To compute the ‘time cost’ of commuting for the average person in each dissemination area we need to know what people’s time is worth. The NHS has a simple answer for that, the Median After Tax Household Income.
We estimate the median annual time cost of the commute by taking the ratio of the daily commute time to the daily work time, assumed to be eight hours, and multiplying it by the annual after tax income. That’s more or less the money the average person in that dissemination area makes in the time the person spent commuting. If there are several people in the household contributing to the income, there will be several people spending time commuting, so that effect roughly cancels out.
Annual Commute Cost
Putting it together we get the annual cost of the commute map.

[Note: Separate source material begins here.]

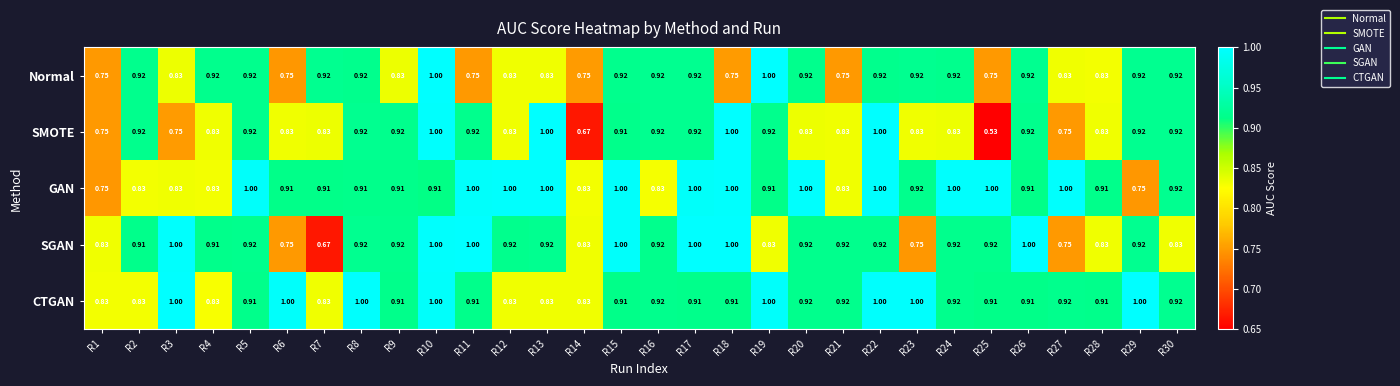

Between R3 and R13, which series saw the biggest shift?

SMOTE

This is only an estimate. From a technical perspective we probably should have been working with averages instead of median values, but the result is very similar. Translating between time and money is inherintly tricky, most people can’t easily scale up or down the time they spent working to translate time into money. The easiest way to think of this is someone who tries to work less hours (and get less pay) in order to spend more time with their family. One way to do exactly that is to cut down on commute time.
The Hidden Mortgage
Now it’s time to tie this back up with the price for housing. After all, the time you spent on your commute and your mode choice for that commute, are intimately tied to where you choose to live. How do we combine the commute cost with the housing cost? As a rule of thumb, one makes $400 monthly payments for each $100,000 of mortgage. Give or take, but our numbers are quite rough anyway. So taking the annual commute cost, dividing by 400 and multiplying by 100,000 we get the ‘commute cost mortgage equivalent’. If we map it it looks the same as the previous map, just with different labels. But since I like maps, here it is.
In other words, we translated the commute cost into ‘hidden mortgage’ payments. Except, unlike a real mortgage, paying it off does not generate any value for you.
Combined Dwelling Value and Commute Cost
Finally we have all we need for the end result. The Combined Dwelling Value and Commute Time/Mode Value Map where we simply add the estimated commute mortgage cost onto the dwelling value.
It does not look radically different from the dwelling value map. It’s almost the same around downtown where commute time tends to be low and more expensive further out, where the ‘hidden mortgage’ of commute time can add up to half a million dollars.
Using Census Data can only help illustrate the hidden mortgage that people are already paying. It can only highlight some general trends and ideas, it cannot make any statement about particular individual households, nor can the genral reasoning used to derive the numbers apply to everyone. Or maybe even most people. The estimates are quite rough, likely underestimating commute costs for drivers, not taking into account the well understood health benefits of active transportation nor the negative health implications of driving. The commute time to money computation is very rough and will have to be adjusted if applied to real-world examples. But this is only meant to illustrate ageneral point.
The takeaway should be that the ‘hidden mortgage’ is real, and it’s huge. And often overlooked.